Pour venir à bout de cette guerre, a-t-il révélé, le département de l’intérieur déploie une stratégie sécuritaire « à double détente ».
Le premier volet, a-t-il révélé, mise sur l’approche proactive et vise à s’attaquer aux lignes et routes de trafic de drogue et à identifier les points d’accès des dealers au territoire tunisien à un stade avancé de la frontière.
Le second volet, a-t-il poursuivi, vise à démanteler les réseaux criminels opérant dans ce domaine à travers le lancement, en temps opportun, de plusieurs campagnes sécuritaires d’envergure.
Revenant sur les récents coups de filet anti-drogue opérés par les forces sécuritaires, le ministre de l’Intérieur a précisé que ces opérations d’envergure ont abouti à la saisie d’énormes quantités de stupéfiants, ce qui témoigne, a-t-il dit, des efforts déployés par les forces sécuritaires pour conjurer ce fléau.

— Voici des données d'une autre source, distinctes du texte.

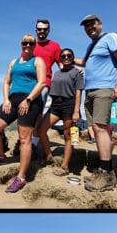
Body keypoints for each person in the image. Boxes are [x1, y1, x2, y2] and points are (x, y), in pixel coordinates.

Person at [0, 34, 46, 193]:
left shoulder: (37, 61)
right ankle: (2, 156)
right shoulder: (13, 62)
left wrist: (29, 99)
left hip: (31, 100)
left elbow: (42, 82)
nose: (27, 45)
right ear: (21, 44)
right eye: (25, 42)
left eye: (31, 43)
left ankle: (21, 178)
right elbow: (6, 82)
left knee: (24, 138)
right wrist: (5, 99)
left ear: (34, 45)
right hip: (12, 99)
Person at [74, 13, 117, 192]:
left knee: (100, 128)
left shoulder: (111, 37)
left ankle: (105, 175)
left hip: (105, 89)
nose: (89, 28)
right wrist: (61, 55)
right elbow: (82, 62)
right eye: (86, 26)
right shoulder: (92, 46)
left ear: (100, 24)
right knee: (96, 130)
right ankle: (104, 169)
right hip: (90, 92)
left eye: (92, 24)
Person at [36, 48, 84, 176]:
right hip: (55, 105)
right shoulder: (56, 73)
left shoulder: (77, 73)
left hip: (69, 104)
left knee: (68, 136)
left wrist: (76, 111)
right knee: (41, 130)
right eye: (63, 56)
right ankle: (48, 156)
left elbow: (79, 93)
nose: (66, 57)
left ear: (73, 58)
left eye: (69, 55)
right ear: (60, 59)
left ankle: (65, 166)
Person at [33, 18, 62, 114]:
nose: (42, 31)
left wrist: (75, 70)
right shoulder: (30, 44)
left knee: (38, 113)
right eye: (40, 29)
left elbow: (62, 64)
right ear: (36, 30)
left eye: (45, 29)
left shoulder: (55, 46)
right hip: (27, 83)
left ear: (49, 31)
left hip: (44, 84)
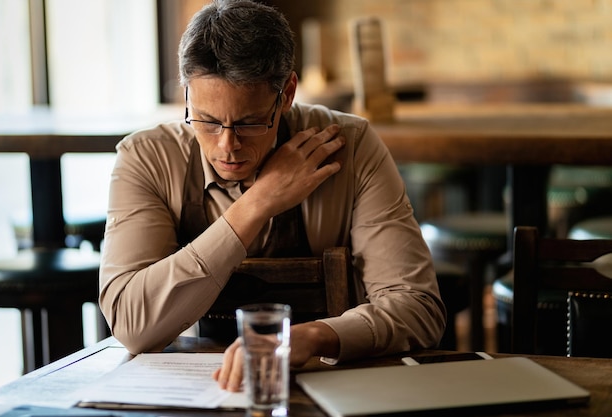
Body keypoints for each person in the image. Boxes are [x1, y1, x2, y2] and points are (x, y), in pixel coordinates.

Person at [99, 0, 446, 392]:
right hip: (186, 388)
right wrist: (257, 203)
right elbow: (132, 327)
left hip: (327, 384)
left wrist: (314, 336)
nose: (228, 146)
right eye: (207, 121)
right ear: (186, 93)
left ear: (287, 93)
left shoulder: (350, 147)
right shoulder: (147, 158)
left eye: (249, 122)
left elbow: (418, 308)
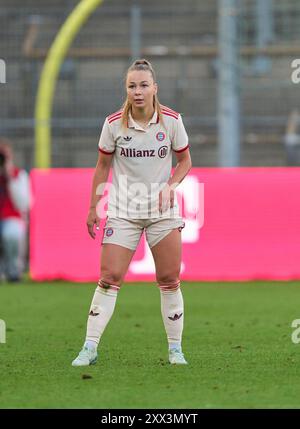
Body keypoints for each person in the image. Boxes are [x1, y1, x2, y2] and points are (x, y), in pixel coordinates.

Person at [72, 59, 192, 366]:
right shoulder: (113, 124)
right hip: (124, 211)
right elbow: (102, 166)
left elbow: (185, 161)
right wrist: (93, 207)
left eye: (143, 85)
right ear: (126, 89)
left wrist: (171, 185)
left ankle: (175, 349)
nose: (137, 92)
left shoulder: (172, 121)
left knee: (168, 278)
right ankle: (90, 347)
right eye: (131, 86)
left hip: (161, 211)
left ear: (155, 88)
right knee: (109, 276)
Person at [0, 138, 30, 282]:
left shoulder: (19, 175)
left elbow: (24, 204)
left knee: (11, 233)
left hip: (11, 217)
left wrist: (10, 177)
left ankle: (13, 271)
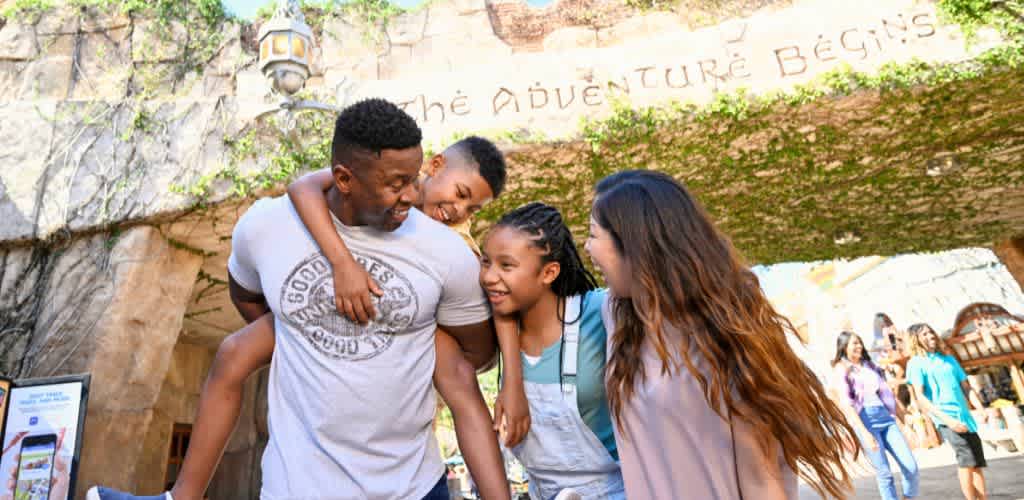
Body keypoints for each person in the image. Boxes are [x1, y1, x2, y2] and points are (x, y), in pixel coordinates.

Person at [89, 99, 500, 500]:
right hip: (296, 485)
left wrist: (422, 337)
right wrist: (301, 326)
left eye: (413, 180)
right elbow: (246, 290)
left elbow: (476, 357)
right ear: (343, 179)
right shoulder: (266, 226)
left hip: (411, 485)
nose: (411, 196)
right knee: (234, 352)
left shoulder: (448, 253)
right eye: (397, 184)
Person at [585, 170, 857, 499]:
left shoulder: (724, 339)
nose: (587, 248)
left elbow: (761, 480)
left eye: (593, 235)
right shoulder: (619, 316)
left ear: (634, 244)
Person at [480, 202, 625, 499]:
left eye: (506, 265)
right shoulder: (493, 322)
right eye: (486, 262)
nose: (489, 277)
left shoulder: (598, 311)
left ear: (549, 273)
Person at [831, 331, 919, 500]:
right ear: (844, 347)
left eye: (859, 342)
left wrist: (905, 422)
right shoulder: (841, 368)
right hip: (865, 420)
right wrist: (864, 432)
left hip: (885, 417)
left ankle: (908, 497)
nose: (859, 346)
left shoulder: (869, 365)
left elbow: (887, 395)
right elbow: (847, 404)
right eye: (854, 343)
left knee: (911, 467)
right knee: (884, 473)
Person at [907, 323, 988, 500]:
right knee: (966, 460)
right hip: (945, 418)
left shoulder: (949, 359)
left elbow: (966, 387)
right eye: (925, 334)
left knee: (977, 462)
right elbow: (921, 397)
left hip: (965, 417)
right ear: (916, 340)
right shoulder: (916, 363)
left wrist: (981, 408)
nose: (931, 336)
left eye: (931, 332)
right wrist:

Abordant la question de la sécurisation des alentours du milieu scolaire et universitaire, une préoccupation qui hante les esprits des parents, le ministre a souligné que son département n’a de cesse de mobiliser les moyens humains et logistiques nécessaires pour mener au quotidien des opérations sécuritaires aux environs des établissements scolaires et universitaires afin de lutter contre les incivilités et les atteintes à la sécurité et aux bonnes mœurs.
Evoquant la stratégie de son département en matière de prévention contre les intempéries et de résilience face aux changements climatiques, le ministre a souligné que son département a donné ses instructions aux gouverneurs afin qu’ils prennent toutes les mesures nécessaires pour se préparer au mieux à la saison des intempéries et prévenir ainsi les risques liés aux changements climatiques.
En ce qui concerne le maintien de l’ordre public, le ministre de l’Intérieur a déclaré que le ministère s’attache à consolider les attributs de la sécurité nationale, notamment dans le domaine de la cybersécurité, devenu un élément-clé dans la protection des institutions de l’État et de ses intérêts vitaux dans un monde en pleine mutation.
Il a à ce titre souligné que la Tunisie, à l’image des autres pays, n’est pas à l’abri de ces risques émergents, ajoutant que les défis grandissants posés par le cyberespace interpellent un surcroît de vigilance, de coordination et de renforcement des capacités nationales dans ce domaine vital.
Il a, à ce propos, pressé les différents acteurs concernés d’oeuvrer de concert à mettre en place un système national intégré capable de faire face aux menaces liées à la cybercriminalité et de garantir la souveraineté numérique et, partant, la souveraineté de l’État.